O şehirlerarası dar yolları unuttuk, milyonlarca insan o yolları hiç görmedi. Hastaneler aynı şekilde. O eski hastaneleri, çalışma stillerini unuttuk. Genelkurmay Başkanının ismini unuttuk. Başbakanlık müessesini unuttuk. Meclisin hararetli bütçe görüşmeleri tartışmalarını unuttuk. Bizim meseleyi de yani Kürt meselesini de şimdi çoktan unutmuş olmalıydık. Evet, 19 yıl boyunca kanser hücresi tedavi görseydi iyileşirdi.
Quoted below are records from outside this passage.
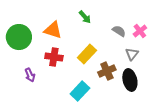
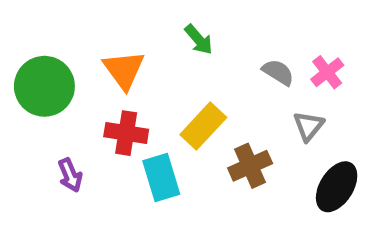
orange triangle: (53, 30) -> (124, 70), turned 36
black ellipse: (130, 80) -> (337, 187), moved, turned 45
cyan rectangle: (80, 91) -> (161, 177), moved, turned -60

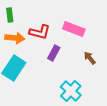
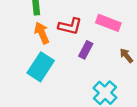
orange arrow: (15, 38) -> (42, 33), turned -120

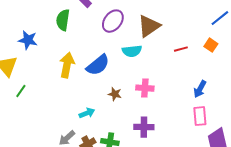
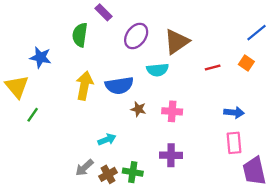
blue semicircle: (98, 65) -> (119, 86), turned 30
blue arrow: (200, 89) -> (234, 113), turned -114
brown star: (115, 94) -> (138, 109), moved

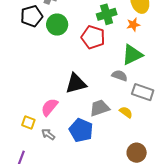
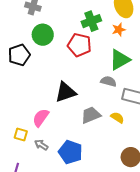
black pentagon: (32, 16) -> (19, 55), moved
blue pentagon: (81, 130) -> (70, 152), moved

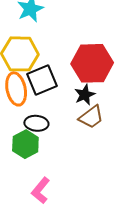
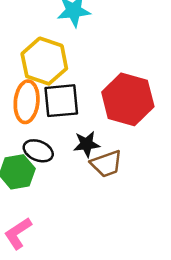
black star: (85, 95) -> (87, 144), moved

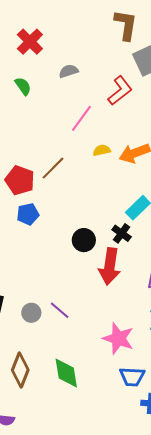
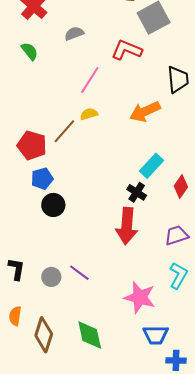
red L-shape: (120, 91) -> (127, 50), turned -116
yellow semicircle: (102, 150) -> (89, 114), moved
black circle: (84, 240) -> (53, 205), moved

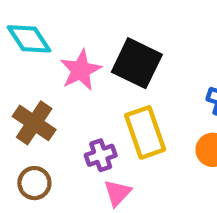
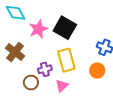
brown circle: (34, 183) -> (31, 83), moved
pink triangle: (117, 193) -> (62, 86), moved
Başa dönecek olursak; Hanya’yı ve Konya’yı gördük mü? Diye sormuştuk. Yani ne zaman akıllanacağız? Aklımız başımıza geldi mi? Yanlış soru oldu sanki. Çünkü aklımız başımızda ve hepimiz aklımızdan memnunuz. Mesela ben aklımı hiçbirinizin aklına değişmem. Hepimizin aklı bize mübarek olsun. Başka ne diyebiliriz ki?